Blacklisting URLs in PhantomJS and GhostDriver is pretty straightforward. First initialize the driver with a handler:
PhantomJSDriver driver = new PhantomJSDriver();
driver.executePhantomJS(loadFile("/phantomjs/handlers.js"))
And configure the handler:
this.onResourceRequested = function (requestData, networkRequest) {
var allowedUrls = [
/https?:\/\/localhost.*/,
/https?:\/\/.*\.example.com\/?.*/
];
var disallowedUrls = [
/https?:\/\/nonono.com.*/
];
function isUrlAllowed(url) {
function matches(url) {
return function(re) {
return re.test(url);
};
}
return allowedUrls.some(matches(url)) && !disallowedUrls.some(matches(url));
}
if (!isUrlAllowed(requestData.url)) {
console.log("Aborting disallowed request (# " + requestData.id + ") to url: '" + requestData.url + "'");
networkRequest.abort();
}
};
I haven't found a good way to do this with HtmlUnitDriver. There's the ScriptPreProcessor mentioned in How to filter javascript from specific urls in HtmlUnit, but it uses WebClient, not HtmlUnitDriver.

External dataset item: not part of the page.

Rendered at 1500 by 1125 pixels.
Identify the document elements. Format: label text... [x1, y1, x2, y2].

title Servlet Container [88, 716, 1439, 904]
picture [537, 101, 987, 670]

Any ideas?
Extend HtmlUnitDriver and implement a ScriptPreProcessor
(for editing content) and a HttpWebConnection
(for allowing/blocking URLs):
public class FilteringHtmlUnitDriver extends HtmlUnitDriver {
private static final String[] ALLOWED_URLS = {
"https?://localhost.*",
"https?://.*\\.yes.yes/?.*",
};
private static final String[] DISALLOWED_URLS = {
"https?://spam.nono.*"
};
public FilteringHtmlUnitDriver(DesiredCapabilities capabilities) {
super(capabilities);
}
@Override
protected WebClient modifyWebClient(WebClient client) {
WebConnection connection = filteringWebConnection(client);
ScriptPreProcessor preProcessor = filteringPreProcessor();
client.setWebConnection(connection);
client.setScriptPreProcessor(preProcessor);
return client;
}
private ScriptPreProcessor filteringPreProcessor() {
return (htmlPage, sourceCode, sourceName, lineNumber, htmlElement) -> editContent(sourceCode);
}
private String editContent(String sourceCode) {
return sourceCode.replaceAll("foo", "bar"); }
private WebConnection filteringWebConnection(WebClient client) {
return new HttpWebConnection(client) {
@Override
public WebResponse getResponse(WebRequest request) throws IOException {
String url = request.getUrl().toString();
WebResponse emptyResponse = new WebResponse(
new WebResponseData("".getBytes(), SC_OK, "", new ArrayList<>()), request, 0);
for (String disallowed : DISALLOWED_URLS) {
if (url.matches(disallowed)) {
return emptyResponse;
}
}
for (String allowed : ALLOWED_URLS) {
if (url.matches(allowed)) {
return super.getResponse(request);
}
}
return emptyResponse;
}
};
}
}
This enables both editing of content, and blocking of URLs.